Many high school text books, once converted to large print, can turn into three or more weighty chapter volumes. Multiply that by the number of books the average high-schooler requires in each class, the load can be cumbersome and create learning obstacles. The pilot program will replace the need for costly text enlargement and printing expenditures that in FY’ 12 cost CBVI an estimated $100,000.

“The Commission is eager to explore the viability of this single piece of technology as a learning tool for our students,” said Vito DeSantis, Executive Director of the CBVI.  “The Commission continues to evolve services, as appropriate, to ensure students’ academic success.”

The students and their families attended the training on how to use the iPAD with the assistance of the CBVI teaching staff.  The Commission provides educational services from birth through high school years to eligible children and their families. These services are designed to empower students who are visually impaired to participate equally with other students in regular classroom activities. The effectiveness of the use of the iPAD as an electronic book reader will be evaluated throughout this year.

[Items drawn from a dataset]

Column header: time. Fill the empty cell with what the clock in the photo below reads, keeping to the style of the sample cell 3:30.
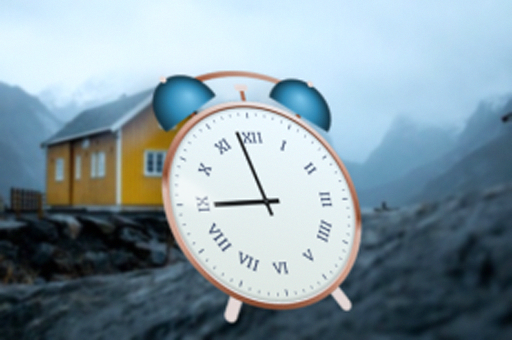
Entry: 8:58
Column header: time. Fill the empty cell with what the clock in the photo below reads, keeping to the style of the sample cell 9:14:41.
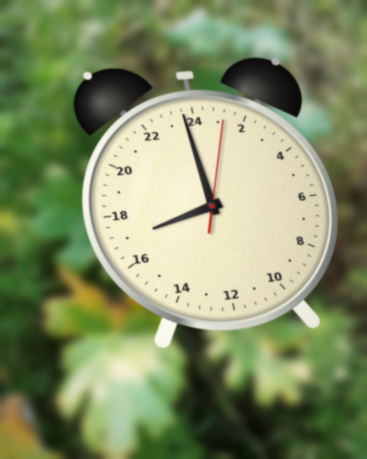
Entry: 16:59:03
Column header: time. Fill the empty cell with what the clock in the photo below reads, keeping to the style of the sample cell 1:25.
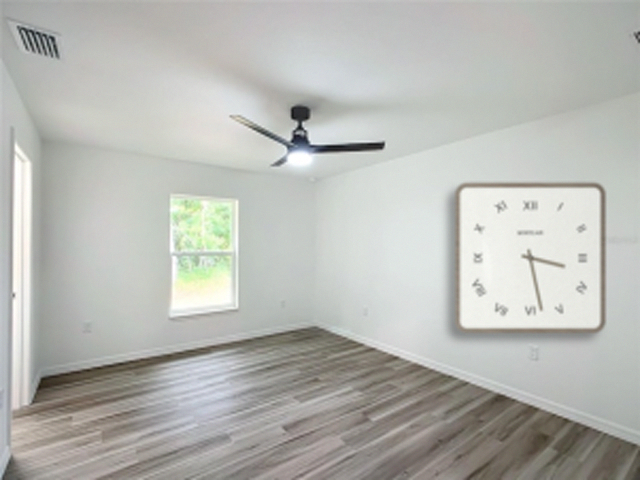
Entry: 3:28
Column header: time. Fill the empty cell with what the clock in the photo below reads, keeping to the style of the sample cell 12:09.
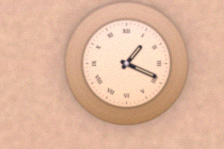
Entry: 1:19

WHAT YOU ARE ASKED TO DO: In the text about the iPad pilot program, write out everything from "Many high school" down to "an estimated $100,000." again, swapping "cumbersome" for "burdensome".

RESPONSE TO THE EXERCISE:
Many high school text books, once converted to large print, can turn into three or more weighty chapter volumes. Multiply that by the number of books the average high-schooler requires in each class, the load can be burdensome and create learning obstacles. The pilot program will replace the need for costly text enlargement and printing expenditures that in FY’ 12 cost CBVI an estimated $100,000.